***** Testo della pagina *****

Trascorsero 12 anni prima che, completato il resto, Wagner compose questa parte conclusiva. L’analisi della struttura del terzo atto e in particolare dell’ultima scena mostra, che per trovare note e accordi, Wagner sarebbe dovuto scendere nell’eros di Tristan und Isold, caratterizzato da una scrittura quasi interamente cromatica con accenti tali da anticipare la dodecafonia. E risalire nell’esplosione di gioia di vita tutta diatonica dei Meistersinger. Ucciso il drago, bagnatosi nel sangue della bestia, conquistato l’anello che dona l’onnipotenza, spezzata la lancia allo stesso re degli dei, attraversato un muro di fiamme, il giovane Siegfried si trova davanti a qualcosa che non ha visto prima: una donna addormentata (Brunhilde). Si accorge della differenza quando le apre la corazza. Ha, per la prima volta nella sua vita, paura. Al ragazzo in procinto di diventare uomo, Brunhilde spiega la differenza tra generi e gli insegna cosa è l’amore e come lo si fa.

***** Dati forniti *****

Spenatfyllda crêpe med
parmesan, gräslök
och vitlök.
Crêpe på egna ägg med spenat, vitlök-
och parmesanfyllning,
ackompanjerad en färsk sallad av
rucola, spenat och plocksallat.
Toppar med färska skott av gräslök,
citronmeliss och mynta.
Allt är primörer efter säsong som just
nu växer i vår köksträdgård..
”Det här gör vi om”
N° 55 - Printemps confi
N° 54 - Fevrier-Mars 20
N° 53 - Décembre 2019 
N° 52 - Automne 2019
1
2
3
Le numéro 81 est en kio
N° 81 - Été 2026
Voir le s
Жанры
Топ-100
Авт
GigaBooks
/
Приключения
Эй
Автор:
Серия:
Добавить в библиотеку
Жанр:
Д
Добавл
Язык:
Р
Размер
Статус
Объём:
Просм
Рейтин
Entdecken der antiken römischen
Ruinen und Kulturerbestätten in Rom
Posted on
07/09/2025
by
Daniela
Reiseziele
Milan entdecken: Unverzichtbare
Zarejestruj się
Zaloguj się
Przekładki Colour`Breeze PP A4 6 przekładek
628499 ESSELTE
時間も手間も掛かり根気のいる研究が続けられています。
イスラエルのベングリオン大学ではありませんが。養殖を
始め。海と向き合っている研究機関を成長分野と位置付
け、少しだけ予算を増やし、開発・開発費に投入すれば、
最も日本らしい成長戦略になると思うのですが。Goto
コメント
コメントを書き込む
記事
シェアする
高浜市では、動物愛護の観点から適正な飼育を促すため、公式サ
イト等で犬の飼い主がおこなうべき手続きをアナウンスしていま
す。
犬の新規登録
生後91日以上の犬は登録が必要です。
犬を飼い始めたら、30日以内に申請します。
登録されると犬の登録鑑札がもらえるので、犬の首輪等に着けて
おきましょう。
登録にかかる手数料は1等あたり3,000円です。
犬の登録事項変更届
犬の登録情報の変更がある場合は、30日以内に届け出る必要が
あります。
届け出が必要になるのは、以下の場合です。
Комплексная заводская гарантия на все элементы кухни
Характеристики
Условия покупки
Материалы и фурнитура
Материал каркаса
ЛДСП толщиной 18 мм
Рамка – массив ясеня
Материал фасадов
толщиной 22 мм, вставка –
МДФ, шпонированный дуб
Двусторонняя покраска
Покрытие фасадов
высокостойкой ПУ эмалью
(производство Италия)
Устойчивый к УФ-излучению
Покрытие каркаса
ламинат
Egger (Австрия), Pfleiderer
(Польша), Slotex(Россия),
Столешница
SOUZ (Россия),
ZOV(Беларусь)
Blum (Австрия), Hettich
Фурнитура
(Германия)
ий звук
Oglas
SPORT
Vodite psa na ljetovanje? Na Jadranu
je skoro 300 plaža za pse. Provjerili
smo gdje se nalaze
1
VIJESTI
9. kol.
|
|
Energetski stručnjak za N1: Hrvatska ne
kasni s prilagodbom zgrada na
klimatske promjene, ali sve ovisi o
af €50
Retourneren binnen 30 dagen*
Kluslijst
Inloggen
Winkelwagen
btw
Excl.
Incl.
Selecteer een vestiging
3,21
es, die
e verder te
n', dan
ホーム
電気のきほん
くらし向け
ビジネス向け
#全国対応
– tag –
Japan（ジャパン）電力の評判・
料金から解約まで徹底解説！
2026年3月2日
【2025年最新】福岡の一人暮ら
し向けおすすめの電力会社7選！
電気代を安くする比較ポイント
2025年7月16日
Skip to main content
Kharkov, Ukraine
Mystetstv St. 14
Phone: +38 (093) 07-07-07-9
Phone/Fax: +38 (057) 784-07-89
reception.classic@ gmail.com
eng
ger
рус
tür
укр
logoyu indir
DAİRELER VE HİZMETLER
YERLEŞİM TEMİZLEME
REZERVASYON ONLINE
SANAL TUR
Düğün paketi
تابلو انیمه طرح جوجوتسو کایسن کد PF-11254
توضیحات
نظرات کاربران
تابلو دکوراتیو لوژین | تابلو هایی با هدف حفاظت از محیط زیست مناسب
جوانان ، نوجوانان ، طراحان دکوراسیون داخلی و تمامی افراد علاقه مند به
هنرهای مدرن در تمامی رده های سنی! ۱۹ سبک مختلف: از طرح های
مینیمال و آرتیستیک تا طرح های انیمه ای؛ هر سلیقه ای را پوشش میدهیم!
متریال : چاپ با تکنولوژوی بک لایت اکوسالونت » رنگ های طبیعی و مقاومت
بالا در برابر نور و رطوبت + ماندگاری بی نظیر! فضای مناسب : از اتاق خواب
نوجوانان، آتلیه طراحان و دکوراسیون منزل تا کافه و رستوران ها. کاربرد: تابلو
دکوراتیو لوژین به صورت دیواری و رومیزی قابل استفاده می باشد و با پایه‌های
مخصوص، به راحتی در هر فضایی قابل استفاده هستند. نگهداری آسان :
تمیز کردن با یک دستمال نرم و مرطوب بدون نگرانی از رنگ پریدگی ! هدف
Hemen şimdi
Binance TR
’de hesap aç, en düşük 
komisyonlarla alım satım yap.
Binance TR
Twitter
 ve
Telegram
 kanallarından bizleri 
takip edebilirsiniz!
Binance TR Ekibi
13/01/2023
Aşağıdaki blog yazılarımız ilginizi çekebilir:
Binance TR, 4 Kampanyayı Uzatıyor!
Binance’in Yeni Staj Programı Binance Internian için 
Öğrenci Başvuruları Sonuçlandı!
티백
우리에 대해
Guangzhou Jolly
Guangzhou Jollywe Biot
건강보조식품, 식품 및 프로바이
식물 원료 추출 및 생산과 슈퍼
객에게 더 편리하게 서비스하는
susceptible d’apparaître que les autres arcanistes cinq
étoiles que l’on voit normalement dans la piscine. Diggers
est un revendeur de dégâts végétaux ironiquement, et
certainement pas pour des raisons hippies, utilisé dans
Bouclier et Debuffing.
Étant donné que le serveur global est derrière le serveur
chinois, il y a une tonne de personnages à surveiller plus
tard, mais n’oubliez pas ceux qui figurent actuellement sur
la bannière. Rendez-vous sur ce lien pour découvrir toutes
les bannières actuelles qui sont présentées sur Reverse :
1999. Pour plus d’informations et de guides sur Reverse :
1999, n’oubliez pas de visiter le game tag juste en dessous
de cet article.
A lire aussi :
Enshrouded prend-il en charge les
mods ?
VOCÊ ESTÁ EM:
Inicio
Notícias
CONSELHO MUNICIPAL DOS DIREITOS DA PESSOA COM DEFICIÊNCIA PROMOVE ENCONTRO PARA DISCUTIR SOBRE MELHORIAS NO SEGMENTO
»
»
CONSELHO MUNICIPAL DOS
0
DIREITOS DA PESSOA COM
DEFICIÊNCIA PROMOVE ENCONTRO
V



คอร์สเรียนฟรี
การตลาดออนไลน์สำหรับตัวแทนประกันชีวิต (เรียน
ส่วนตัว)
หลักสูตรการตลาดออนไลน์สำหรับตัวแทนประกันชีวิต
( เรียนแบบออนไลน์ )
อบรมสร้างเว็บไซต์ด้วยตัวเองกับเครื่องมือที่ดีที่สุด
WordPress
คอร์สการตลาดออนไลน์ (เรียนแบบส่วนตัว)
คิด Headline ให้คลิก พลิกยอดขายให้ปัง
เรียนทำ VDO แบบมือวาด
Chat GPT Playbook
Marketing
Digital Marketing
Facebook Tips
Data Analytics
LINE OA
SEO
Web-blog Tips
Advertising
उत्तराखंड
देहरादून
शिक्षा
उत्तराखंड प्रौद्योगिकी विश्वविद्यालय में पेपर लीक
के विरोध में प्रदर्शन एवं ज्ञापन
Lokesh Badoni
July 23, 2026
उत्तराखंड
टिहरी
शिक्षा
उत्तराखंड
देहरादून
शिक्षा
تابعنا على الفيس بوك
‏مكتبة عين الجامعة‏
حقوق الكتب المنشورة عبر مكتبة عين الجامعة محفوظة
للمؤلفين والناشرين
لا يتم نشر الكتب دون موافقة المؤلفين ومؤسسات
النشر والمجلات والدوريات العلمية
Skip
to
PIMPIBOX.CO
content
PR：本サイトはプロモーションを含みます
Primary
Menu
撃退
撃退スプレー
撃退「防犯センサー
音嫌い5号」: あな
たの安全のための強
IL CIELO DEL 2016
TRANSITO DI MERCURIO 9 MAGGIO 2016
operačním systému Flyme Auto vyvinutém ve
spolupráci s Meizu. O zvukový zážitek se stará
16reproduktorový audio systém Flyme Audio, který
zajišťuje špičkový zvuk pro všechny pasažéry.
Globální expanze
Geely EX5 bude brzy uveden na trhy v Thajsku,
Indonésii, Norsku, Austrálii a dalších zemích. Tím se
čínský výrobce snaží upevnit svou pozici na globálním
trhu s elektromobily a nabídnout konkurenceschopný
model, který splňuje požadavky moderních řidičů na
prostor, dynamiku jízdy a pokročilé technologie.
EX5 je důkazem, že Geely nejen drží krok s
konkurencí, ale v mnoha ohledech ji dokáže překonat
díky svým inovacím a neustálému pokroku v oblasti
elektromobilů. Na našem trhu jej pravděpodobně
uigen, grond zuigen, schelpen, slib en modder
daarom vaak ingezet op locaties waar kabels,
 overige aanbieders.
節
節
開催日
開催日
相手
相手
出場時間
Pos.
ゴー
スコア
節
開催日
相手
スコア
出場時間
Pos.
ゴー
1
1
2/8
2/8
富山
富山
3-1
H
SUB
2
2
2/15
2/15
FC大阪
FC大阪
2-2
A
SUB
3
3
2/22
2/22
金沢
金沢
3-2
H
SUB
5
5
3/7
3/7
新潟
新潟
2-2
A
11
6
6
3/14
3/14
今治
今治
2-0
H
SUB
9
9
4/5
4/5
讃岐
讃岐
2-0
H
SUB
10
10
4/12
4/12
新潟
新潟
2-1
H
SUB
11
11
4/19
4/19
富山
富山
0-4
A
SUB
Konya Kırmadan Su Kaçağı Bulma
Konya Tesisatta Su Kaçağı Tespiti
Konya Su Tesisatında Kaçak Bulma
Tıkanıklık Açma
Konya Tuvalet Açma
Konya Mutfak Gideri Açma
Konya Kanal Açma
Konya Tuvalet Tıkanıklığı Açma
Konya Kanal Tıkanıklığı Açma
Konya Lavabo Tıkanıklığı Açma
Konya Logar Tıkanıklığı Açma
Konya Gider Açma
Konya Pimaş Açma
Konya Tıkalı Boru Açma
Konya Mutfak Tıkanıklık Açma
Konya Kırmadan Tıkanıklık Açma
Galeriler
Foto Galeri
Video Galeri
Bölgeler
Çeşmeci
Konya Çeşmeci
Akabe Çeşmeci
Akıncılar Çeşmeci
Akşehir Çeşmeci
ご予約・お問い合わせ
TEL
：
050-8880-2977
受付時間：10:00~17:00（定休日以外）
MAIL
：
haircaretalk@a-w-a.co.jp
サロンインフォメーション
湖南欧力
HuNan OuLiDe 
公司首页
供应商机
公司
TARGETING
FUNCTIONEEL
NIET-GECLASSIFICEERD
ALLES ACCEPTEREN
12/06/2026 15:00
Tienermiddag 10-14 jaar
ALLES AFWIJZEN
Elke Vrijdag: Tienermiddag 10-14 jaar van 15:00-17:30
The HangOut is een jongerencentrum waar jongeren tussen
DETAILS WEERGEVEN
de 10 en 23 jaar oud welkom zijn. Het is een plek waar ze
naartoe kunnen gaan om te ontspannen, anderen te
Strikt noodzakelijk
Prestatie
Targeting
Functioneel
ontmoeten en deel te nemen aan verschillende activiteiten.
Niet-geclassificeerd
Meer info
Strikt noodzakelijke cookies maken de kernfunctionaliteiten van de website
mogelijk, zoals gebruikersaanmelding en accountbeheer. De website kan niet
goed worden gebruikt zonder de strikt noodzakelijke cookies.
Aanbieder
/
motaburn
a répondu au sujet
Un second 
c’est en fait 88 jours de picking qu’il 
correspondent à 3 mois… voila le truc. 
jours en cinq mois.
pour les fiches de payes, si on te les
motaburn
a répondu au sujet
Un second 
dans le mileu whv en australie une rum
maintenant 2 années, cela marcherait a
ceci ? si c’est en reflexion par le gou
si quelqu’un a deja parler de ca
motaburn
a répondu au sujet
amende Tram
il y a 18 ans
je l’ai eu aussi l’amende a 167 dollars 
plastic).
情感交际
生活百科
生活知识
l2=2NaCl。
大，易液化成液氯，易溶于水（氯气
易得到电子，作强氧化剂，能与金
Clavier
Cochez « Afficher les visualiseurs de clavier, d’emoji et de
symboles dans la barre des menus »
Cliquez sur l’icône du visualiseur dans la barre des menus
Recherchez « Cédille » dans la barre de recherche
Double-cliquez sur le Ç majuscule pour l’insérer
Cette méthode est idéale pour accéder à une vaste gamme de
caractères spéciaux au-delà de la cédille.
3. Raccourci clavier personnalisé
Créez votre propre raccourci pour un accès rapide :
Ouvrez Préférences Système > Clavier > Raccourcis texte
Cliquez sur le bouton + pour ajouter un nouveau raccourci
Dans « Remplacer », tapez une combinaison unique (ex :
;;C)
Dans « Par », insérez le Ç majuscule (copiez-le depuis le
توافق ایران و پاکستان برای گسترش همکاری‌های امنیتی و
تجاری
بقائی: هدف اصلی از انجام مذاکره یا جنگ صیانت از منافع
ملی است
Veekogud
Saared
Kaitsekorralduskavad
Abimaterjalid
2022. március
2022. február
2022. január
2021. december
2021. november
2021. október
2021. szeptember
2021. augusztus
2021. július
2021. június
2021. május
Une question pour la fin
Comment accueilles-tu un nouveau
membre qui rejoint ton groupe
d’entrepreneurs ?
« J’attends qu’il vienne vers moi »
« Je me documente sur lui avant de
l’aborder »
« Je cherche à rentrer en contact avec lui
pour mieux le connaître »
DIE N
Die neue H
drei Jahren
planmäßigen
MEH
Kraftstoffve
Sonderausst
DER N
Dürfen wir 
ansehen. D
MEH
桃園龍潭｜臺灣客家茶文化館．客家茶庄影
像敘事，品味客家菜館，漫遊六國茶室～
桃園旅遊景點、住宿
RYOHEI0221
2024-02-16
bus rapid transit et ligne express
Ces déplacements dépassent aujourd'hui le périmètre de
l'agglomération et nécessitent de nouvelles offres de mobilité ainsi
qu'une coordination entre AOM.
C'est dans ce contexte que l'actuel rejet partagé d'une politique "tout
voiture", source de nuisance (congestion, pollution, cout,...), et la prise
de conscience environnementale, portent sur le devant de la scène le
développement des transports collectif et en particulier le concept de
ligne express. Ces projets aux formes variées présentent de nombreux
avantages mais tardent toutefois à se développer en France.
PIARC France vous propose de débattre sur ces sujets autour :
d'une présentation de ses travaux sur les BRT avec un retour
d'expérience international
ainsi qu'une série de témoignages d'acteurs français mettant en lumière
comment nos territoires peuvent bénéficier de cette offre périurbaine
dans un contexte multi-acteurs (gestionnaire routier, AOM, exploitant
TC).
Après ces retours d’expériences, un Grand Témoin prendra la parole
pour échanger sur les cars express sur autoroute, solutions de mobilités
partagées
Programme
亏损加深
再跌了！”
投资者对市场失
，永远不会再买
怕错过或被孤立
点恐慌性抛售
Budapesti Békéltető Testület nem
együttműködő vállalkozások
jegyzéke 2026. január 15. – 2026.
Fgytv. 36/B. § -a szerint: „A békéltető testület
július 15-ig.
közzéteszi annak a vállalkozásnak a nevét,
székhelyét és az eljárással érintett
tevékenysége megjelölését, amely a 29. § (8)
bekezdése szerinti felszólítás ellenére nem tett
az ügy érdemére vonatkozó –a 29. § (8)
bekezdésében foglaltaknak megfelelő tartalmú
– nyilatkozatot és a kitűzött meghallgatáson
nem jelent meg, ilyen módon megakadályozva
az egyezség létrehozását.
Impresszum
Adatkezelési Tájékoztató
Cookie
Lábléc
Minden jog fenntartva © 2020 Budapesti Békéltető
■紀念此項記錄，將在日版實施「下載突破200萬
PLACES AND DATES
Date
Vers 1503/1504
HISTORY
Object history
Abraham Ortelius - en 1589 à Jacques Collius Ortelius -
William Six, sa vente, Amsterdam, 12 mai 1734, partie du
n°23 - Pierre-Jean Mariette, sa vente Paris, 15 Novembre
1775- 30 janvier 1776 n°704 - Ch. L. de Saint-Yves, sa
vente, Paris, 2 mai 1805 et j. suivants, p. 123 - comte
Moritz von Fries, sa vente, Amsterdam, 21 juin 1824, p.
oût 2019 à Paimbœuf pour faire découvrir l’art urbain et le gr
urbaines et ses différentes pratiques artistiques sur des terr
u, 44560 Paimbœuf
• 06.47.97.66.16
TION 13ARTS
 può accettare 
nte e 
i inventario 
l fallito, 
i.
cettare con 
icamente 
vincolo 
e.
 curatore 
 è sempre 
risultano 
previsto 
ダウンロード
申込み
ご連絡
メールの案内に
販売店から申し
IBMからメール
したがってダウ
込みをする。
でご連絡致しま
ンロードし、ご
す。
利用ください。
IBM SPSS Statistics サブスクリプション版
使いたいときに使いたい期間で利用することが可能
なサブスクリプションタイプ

*****

_Istruzioni_.
1 - Nel testo su Wagner, quanti anni trascorsero prima che il compositore scrivesse la parte conclusiva?
2 - Riporta, per favore, tutte le righe sopra in cui compare la stringa "blog".

_Risposte numerate_.
1 - Trascorsero 12 anni.

2 -
Aşağıdaki blog yazılarımız ilginizi çekebilir:
Web-blog Tips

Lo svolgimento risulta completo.